To do:
1 > Decide whether each statement agrees with the email about userfaultfd. Answer yes or no for each, and quote the words of the email that settle it. (a) PROT_NONE faults would currently still result in SIGSEGV. (b) The linux-user situation relies on PROT_NONE. (c) userfaultfd hooks into the common code of the page fault handler.
2 > Extend the email about userfaultfd past its final sentence.

Document extract:
* start *

Re: [Qemu-devel] [PATCH 00/17] RFC: userfault v2

From: Andrea Arcangeli
Date: Tue Nov 25 2014 - 14:46:09 EST


On Fri, Nov 21, 2014 at 11:05:45PM +0000, Peter Maydell wrote:
> If it's mapped and readable-but-not-writable then it should still
> fault on write accesses, though? These are cases we currently get
> SEGV for, anyway.

Yes then it'll work just fine.

> Ah, I guess we have a terminology difference. I was considering
> "page fault" to mean (roughly) "anything that causes the CPU to
> take an exception on an attempted load/store" and expected that
> userfaultfd would notify userspace of any of those. (Well, not
> alignment faults, maybe, but I'm definitely surprised that
> access permission issues don't get reported the same way as
> page-completely-missing issues. In other words I was expecting
> that this was "everything previously reported via SIGSEGV or
> SIGBUS now comes via userfaultfd".)

Just not PROT_NONE SIGSEGV faults, i.e. PROT_NONE would still SIGSEGV
currently. Because it's not a not-present fault (the page is present,
just not mapped readable) and it's neither a wrprotect fault (it is
trapped with the vma vm_flags permission bits instead before the
actual page fault handler is invoked). userfaultfd hooks into the
common code of the page fault handler.

> > Temporarily removing/moving the page with remap_anon_pages shall be
> > much better than using PROT_NONE for this (or alternative syscall name
> > to differentiate it further from remap_file_pages, or equivalent
> > userfaultfd command if we decide to hide the pte/pmd mangling as
> > userfaultfd commands instead of adding new standalone syscalls).
>
> We don't use PROT_NONE for the linux-user situation, we just use
> mprotect() to remove the PAGE_WRITE permission so it's still
> readable.

Like said above it'll work just fine then.

> I suspect actually linux-user would be better off implementing
> something like "if this is a page which we've mapped read-only
> because we translated code out of it, then go ahead and remap
> it r/w and throw away the translation and retry the access,
> otherwise report SEGV to the guest", because taking SEGVs shouldn't
> be a fast path in the guest binary. That would let us work without
> architecture-specific junk and without requiring new kernel
> features either. So you can ignore this whole tangent thread :-)

You might get a significant boost if you use userfaultfd.

For postcopy live snapshot and postcopy live migration the main
benefit is the removal mprotect as a whole and the performance
improvement is a secondary benefit.

* end *

[Dataset entries]
* start *

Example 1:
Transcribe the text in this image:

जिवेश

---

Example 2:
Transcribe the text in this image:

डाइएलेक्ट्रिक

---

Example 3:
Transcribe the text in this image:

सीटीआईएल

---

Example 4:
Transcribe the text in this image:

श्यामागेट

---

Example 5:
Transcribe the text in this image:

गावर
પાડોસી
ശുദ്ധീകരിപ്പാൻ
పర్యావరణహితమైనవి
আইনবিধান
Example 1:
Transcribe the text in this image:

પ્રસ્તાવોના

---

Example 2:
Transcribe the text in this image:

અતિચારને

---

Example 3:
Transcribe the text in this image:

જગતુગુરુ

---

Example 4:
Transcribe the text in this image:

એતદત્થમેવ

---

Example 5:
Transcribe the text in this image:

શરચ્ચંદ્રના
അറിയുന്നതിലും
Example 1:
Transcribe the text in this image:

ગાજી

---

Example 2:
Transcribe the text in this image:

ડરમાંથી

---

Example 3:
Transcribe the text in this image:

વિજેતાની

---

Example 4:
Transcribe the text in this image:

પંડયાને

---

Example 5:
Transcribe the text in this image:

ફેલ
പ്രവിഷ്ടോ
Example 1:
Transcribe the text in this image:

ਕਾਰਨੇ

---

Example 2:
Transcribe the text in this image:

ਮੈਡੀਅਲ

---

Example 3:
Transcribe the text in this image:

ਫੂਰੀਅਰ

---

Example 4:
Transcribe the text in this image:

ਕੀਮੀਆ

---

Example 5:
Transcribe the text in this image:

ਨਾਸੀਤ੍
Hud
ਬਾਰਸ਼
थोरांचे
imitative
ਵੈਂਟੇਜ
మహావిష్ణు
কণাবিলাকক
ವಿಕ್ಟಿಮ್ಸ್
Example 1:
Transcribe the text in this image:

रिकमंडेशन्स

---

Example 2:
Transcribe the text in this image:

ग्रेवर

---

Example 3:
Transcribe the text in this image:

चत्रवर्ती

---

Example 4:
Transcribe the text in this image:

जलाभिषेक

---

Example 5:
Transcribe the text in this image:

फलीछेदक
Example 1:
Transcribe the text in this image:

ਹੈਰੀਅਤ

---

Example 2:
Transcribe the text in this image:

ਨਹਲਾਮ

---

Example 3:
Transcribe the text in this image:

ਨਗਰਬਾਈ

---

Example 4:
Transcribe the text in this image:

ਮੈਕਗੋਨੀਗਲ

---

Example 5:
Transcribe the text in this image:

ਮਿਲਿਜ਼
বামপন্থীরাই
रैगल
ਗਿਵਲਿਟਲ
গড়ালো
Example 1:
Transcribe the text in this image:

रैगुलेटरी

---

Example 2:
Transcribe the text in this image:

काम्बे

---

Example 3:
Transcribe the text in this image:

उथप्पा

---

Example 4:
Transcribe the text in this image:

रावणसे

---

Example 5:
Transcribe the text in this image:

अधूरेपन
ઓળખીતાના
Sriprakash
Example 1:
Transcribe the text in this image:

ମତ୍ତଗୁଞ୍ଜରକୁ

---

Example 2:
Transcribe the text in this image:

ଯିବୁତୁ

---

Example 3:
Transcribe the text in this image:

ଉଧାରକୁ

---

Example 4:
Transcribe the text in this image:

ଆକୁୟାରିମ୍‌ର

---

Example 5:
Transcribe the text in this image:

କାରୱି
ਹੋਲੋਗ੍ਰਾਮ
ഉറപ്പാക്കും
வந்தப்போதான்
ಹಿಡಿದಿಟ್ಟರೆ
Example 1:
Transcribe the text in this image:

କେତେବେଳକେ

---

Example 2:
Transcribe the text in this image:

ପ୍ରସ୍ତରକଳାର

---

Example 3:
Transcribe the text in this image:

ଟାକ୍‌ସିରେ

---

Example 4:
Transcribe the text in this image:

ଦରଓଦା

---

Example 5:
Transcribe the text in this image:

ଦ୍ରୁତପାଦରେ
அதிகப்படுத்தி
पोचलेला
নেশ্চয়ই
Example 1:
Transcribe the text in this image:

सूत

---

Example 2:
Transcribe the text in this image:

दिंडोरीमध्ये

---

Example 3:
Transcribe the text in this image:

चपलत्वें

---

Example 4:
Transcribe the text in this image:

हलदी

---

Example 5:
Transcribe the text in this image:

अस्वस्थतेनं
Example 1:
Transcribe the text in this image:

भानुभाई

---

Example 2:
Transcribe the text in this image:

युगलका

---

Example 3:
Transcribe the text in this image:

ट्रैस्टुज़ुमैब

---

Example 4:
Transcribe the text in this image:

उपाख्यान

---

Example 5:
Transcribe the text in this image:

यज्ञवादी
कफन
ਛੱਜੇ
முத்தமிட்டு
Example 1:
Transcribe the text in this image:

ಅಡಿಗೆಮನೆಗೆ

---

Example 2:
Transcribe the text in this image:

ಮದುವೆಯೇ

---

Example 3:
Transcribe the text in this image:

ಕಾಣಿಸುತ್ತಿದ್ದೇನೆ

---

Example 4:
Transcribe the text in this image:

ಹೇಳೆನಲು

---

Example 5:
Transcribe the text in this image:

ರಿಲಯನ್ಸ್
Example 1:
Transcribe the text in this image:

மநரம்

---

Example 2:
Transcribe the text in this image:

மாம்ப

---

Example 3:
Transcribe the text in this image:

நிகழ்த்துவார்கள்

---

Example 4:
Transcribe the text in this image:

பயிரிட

* end *

Answers to the exercises:
1 >
(a) Yes: "PROT_NONE would still SIGSEGV currently"
(b) No: "We don't use PROT_NONE for the linux-user situation"
(c) Yes: "userfaultfd hooks into the common code of the page fault handler"

2 >
You can cap the max size of the JIT translated cache (and in turn the
maximal number of vmas generated by the mprotects) but we can't cap
the address space fragmentation. The faults may invoke way too many
mprotect and we may fragment the vma too much to the point we get
-ENOMEM.

Marking a page wrprotected however is always tricky, no matter if it's
fork doing it or KSM or something else. KSM just skips page that could
be under gup pins and retries them at the next pass. Fork simply won't
work right currently and it needs MADV_DONTFORK to avoid the
wrprotection entirely where you may use O_DIRECT mixed with threads
and fork.

For this new vma-less syscall (or ufd command) the best we could do is
to print a warning if any page marked wrprotected could be under GUP
pin (the warning could generate false positives as result of
speculative cache lookups that run lockless get_page_unless_zero() on
any pfn).

To avoid races the postcopy live snapshot feature I think it should be
enough to wait all in-flight I/O to complete before marking the guest
address space readonly (the KVM gup() side can be taken care of by
marking the shadow MMU readonly which is a must anyway, the mmu
notifier will take care of that part).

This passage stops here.